Optimizando el rendimiento: El caso de la Xbox Game Bar

A veces el problema no es el monitor, sino el software. La Xbox Game Bar es muy útil para grabar clips o monitorizar el sistema con Windows + G, pero tiene un lado oscuro: consume recursos. Al estar siempre pendiente de capturar momentos, merma el rendimiento del PC y puede provocar caídas de FPS inesperadas.
Para liberar tu hardware, lo ideal es desactivar la Game Bar desde Configuración > Juegos. Pero ojo, que no basta con apagar el interruptor; para un cierre total, debes ir a Aplicaciones instaladas, buscar la herramienta y, en Opciones avanzadas, marcar que los permisos en segundo plano estén configurados en «Nunca». Esto libera ciclos de procesamiento que el sistema redirigirá directamente al juego.

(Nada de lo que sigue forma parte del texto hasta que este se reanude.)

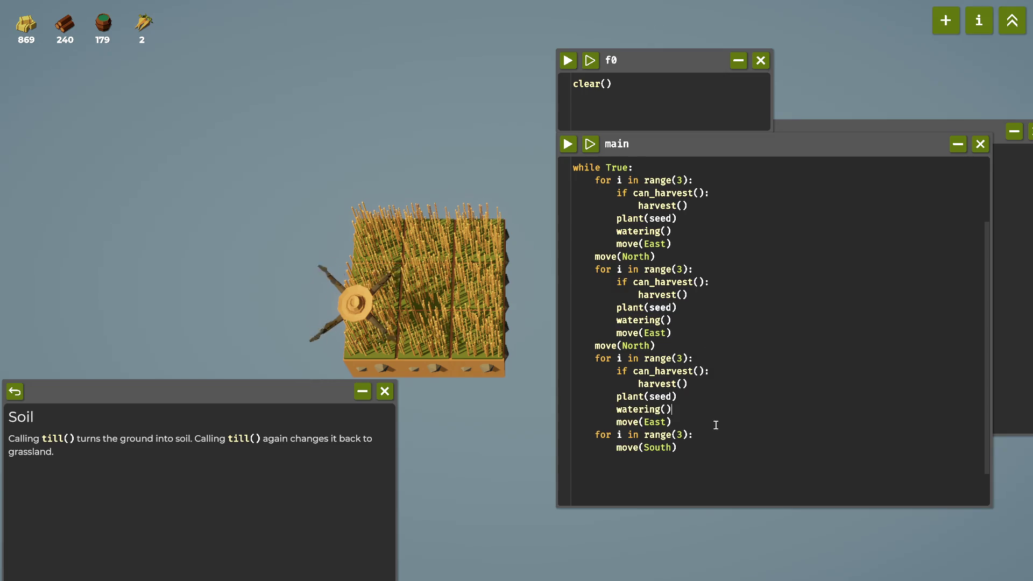
pyautogui.scroll(3, 713, 434)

Hardware de alto rendimiento: La gama MOBIUZ
Si sientes que tu equipo se queda corto, existen opciones diseñadas específicamente bajo la mirada de profesionales de los e-sports. Por ejemplo, la línea MOBIUZ de BenQ, con modelos como el EX2710 y EX2510, apuesta por paneles IPS de 144 Hz y un tiempo de respuesta MPRT de 1 ms. Estas pantallas no solo ofrecen rapidez, sino una fidelidad de color increíble gracias al HDR real y FreeSync Premium.

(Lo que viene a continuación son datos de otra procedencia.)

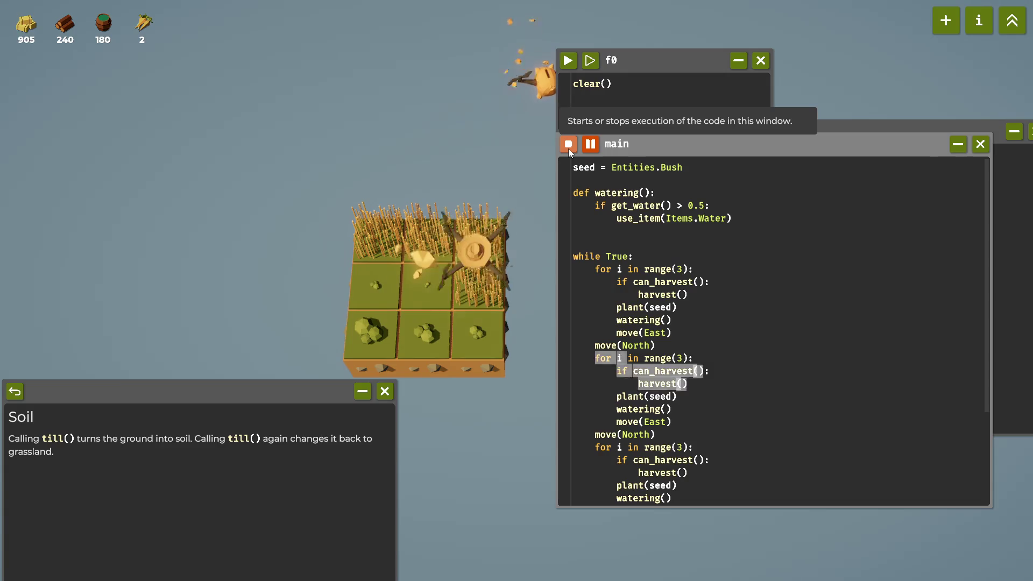
pyautogui.click(568, 148)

Además de la velocidad, estos monitores cuidan la inmersión con tecnologías de sonido como treVolo, demostrando que para jugar al máximo nivel no solo importa la tasa de refresco, sino la combinación de respuesta rápida y calidad visual y auditiva.
Lograr una experiencia de juego fluida requiere coordinar la configuración de Windows, la desactivación de procesos redundantes como la Game Bar y el uso de hardware compatible, evitando adaptadores que limiten la señal para poder disfrutar plenamente de los 120 Hz o más en cualquier plataforma.